Complete the following:
A. Reproduce the notebook starting at "nltk.download('stopwords')" and ending at "stops = stopwords.words('english')", swapping "english" for "german".
B. In the notebook, what value is assigned to the threshold variable inside the generate_lexical_chain function?

Exercise text:
*-*-*

# **Extractive Summarisation**

# Libraries & Packages

In [None]:
import pandas as pd
import nltk
import spacy
import re
from bs4 import BeautifulSoup
!pip install pytextrank
import pytextrank
!python -m spacy download en_core_web_md
from collections import defaultdict
from collections import Counter
from nltk.corpus import wordnet
from nltk import sent_tokenize
from nltk.tokenize import word_tokenize
from nltk.tokenize import RegexpTokenizer
from nltk.tag import pos_tag
from heapq import nlargest
nltk.download('punkt')
nltk.download('averaged_perceptron_tagger')
nltk.download('stopwords')
from nltk.corpus import stopwords
nlp = spacy.load('en_core_web_md')
nlp.add_pipe("textrank")
stops = stopwords.words('english')
nltk.download('wordnet')
from nltk.stem import WordNetLemmatizer
lemmatizer = WordNetLemmatizer()

In [None]:
df = pd.read_csv("all_articles_cleaned_no_unnecessary_words.csv")

In [None]:
df['body'] = df['body'].str.replace("\n", "")
df['body'] = df['body'].str.replace("  ", "")
df['body'] = df['body'].str.replace("\'", "'")

In [None]:
df = df.iloc[:1000]

In [None]:
df.dtypes

id                   float64
body                  object
headline              object
article_name          object
article_url           object
date_published        object
article_length         int64
date_uploaded         object
article_start_url     object
source                object
dtype: object

In [None]:
df['body'] = df['body'].values.astype(str)

In [None]:
df['headline'] = df['headline'].values.astype(str)

# Lexical Chain

In [None]:
def noun_relations(nouns):
    relation_list = defaultdict(list)
    for i in range(len(nouns)):
        relation = []
        for syn in wordnet.synsets(nouns[i], pos = wordnet.NOUN):
            for a in syn.lemmas():
                relation.append(a.name())
                if a.antonyms():
                    relation.append(a.antonyms()[0].name())
            for b in syn.hyponyms():
                if b.hyponyms():
                    relation.append(b.hyponyms()[0].name().split('.')[0])
            for c in syn.hypernyms():
                if c.hypernyms():
                    relation.append(c.hypernyms()[0].name().split('.')[0])
        relation_list[nouns[i]].append(relation)
    return relation_list

def generate_lexical_chain(nouns, relation_list):
    lexical = []
    threshold = 0.5
    for noun in nouns:
        flag = 0
        for j in range(len(lexical)):
            if flag == 0:
                for key in list(lexical[j]):
                    if key == noun and flag == 0:
                        lexical[j][noun] +=1
                        flag = 1
                    elif key in relation_list[noun][0] and flag == 0:
                        syns1 = wordnet.synsets(key, pos = wordnet.NOUN)

*-*-*

Entries provided:
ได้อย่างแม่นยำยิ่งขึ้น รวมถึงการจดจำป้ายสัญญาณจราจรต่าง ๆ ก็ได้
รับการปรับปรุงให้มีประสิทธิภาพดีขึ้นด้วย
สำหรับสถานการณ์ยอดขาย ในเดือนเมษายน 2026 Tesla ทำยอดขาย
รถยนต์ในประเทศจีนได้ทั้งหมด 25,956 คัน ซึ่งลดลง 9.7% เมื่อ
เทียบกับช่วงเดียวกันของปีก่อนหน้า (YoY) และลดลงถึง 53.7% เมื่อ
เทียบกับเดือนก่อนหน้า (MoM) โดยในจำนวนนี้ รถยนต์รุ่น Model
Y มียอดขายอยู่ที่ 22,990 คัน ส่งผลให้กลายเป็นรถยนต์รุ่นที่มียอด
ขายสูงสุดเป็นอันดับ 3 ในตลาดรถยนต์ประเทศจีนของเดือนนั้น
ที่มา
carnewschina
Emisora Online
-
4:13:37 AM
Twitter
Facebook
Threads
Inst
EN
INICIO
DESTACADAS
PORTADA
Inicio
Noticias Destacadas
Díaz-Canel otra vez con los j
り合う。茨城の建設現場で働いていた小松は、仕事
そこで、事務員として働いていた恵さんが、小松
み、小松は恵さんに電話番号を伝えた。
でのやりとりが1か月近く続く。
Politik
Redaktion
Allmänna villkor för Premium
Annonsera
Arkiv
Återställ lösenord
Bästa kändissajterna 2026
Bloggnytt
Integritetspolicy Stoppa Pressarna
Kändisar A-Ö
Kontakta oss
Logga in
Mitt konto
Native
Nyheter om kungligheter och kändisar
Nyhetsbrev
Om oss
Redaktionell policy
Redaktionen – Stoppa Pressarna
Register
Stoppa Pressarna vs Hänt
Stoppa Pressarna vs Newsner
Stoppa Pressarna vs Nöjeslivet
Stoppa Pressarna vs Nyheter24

*-*-*

Replies:
A.
nltk.download('stopwords')
from nltk.corpus import stopwords
nlp = spacy.load('en_core_web_md')
nlp.add_pipe("textrank")
stops = stopwords.words('german')

B. 0.5